**Activity list:**
1. In the SQL excerpt, what data type is declared for the chosen column of @answers?
2. Retype the stretch of the SQL excerpt from "The only relationship" through "number, val, chosen)".

**Passage to read:**
The only relationship here is with questionText. Hence this column can be fetched like this

DECLARE @answers TABLE (questionText nvarchar(max),answer nvarchar(max), 
number int, val int, chosen bit);

INSERT INTO @answers (questionText, answer, number, val, chosen)
SELECT
n.q.value('(../questionText)[1]', 'nvarchar(max)') as questionText,
n.q.value('.[1]', 'nvarchar(max)') AS answer,
n.q.value('@number', 'int') AS number,
n.q.value('@value', 'int') AS val,
n.q.value('@chosen', 'bit') AS chosen
FROM
@xml.nodes('/quizresult/question/answer') AS n (q);

Alternatively, you can have ID generated based on questionText

DECLARE @questions TABLE (Id int, questionText nvarchar(max), result nvarchar(50));

INSERT INTO @questions (id, questionText, result)

**Given records:**
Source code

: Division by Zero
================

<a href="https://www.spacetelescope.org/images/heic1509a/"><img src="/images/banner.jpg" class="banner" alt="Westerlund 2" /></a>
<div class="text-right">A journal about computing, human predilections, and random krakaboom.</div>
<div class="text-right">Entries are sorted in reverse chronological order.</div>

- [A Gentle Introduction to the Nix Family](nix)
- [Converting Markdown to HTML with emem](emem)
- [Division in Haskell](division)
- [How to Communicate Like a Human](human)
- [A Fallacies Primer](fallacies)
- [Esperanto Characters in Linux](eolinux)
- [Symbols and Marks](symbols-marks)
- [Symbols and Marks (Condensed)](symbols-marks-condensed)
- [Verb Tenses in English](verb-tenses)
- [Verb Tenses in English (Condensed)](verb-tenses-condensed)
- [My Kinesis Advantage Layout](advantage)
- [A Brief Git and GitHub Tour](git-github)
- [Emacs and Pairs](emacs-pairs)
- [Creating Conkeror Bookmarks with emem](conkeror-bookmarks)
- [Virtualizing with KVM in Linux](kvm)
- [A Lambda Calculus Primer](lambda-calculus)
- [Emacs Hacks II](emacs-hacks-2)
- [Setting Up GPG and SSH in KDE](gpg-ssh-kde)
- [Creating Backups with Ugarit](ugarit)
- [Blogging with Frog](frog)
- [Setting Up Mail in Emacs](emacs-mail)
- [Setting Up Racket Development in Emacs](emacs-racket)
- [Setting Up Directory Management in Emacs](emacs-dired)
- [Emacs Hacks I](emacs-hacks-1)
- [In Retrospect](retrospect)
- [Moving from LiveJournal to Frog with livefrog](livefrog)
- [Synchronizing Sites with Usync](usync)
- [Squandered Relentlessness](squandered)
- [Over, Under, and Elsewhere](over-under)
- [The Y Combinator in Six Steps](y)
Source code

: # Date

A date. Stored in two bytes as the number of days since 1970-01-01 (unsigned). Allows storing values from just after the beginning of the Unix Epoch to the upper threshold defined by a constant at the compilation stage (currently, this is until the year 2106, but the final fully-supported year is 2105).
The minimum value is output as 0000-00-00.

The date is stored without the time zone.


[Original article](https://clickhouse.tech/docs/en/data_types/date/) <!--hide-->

**Answers to the exercises:**
1. bit

2.
The only relationship here is with questionText. Hence this column can be fetched like this

DECLARE @answers TABLE (questionText nvarchar(max),answer nvarchar(max), 
number int, val int, chosen bit);

INSERT INTO @answers (questionText, answer, number, val, chosen)